- Document section -

Last week a few lawmakers in California went public with plans to introduce legislation in Sacramento that seeks to prevent presidential candidates who fail to disclose tax returns for the five most recent years prior to the election from having their names appear on the state’s November ballot in 2020 and beyond. The effort is patterned on a similar proposal being pushed by some legislators in New York state. The proposal there, dubbed the Tax Returns Uniformly Made Public (or TRUMP) Act, requires each presidential candidate to disclose tax returns prior to 50 days before the November election, else his name will not appear on the ballot and the state’s electors will be prohibited by state law from casting their votes for him in the so-called electoral college.

While many voters (and certainly many journalists) seem to want access to candidates’ tax return information (to see possible conflicts of interest, levels and directions of charitable giving, relative aggressiveness in seeking to minimize tax burdens, and so forth) before presidential elections are held (and were disappointed that Mr. Trump departed from modern tradition in declining to produce his returns), state legislative proposals like the TRUMP Act raise a number of legal and policy issues; in the space below, I address some of them.

- Material shown -
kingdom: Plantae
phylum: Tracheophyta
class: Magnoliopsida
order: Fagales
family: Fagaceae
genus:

- Written request -
Extend the commentary on the California and New York tax-return ballot proposals, picking up right after its final sentence.

- Result of this task -
Do States Have Legal Authority to Mandate Tax Return Disclosure?

Certainly a big threshold question is whether states have legal authority to impose such a requirement on presidential candidates as a condition for the candidates’ names appear on the ballot or their being eligible to be voted for by the state’s electoral college contingent. The New York Times published an editorial earlier this month expressing its belief—and quoting leading constitutional scholar Larry Tribe of Harvard—that laws like the ones being discussed in New York and California should be upheld in court. To be sure, there are arguments in favor of state authority here (because states have broad leeway to regulate so-called “ballot access”), but there are also arguments on the other side, such that prediction is dicey. (And the quote from Professor Tribe did not indicate anything more than that a state “might be able” to impose the kinds of tax-return-disclosure requirements being considered.)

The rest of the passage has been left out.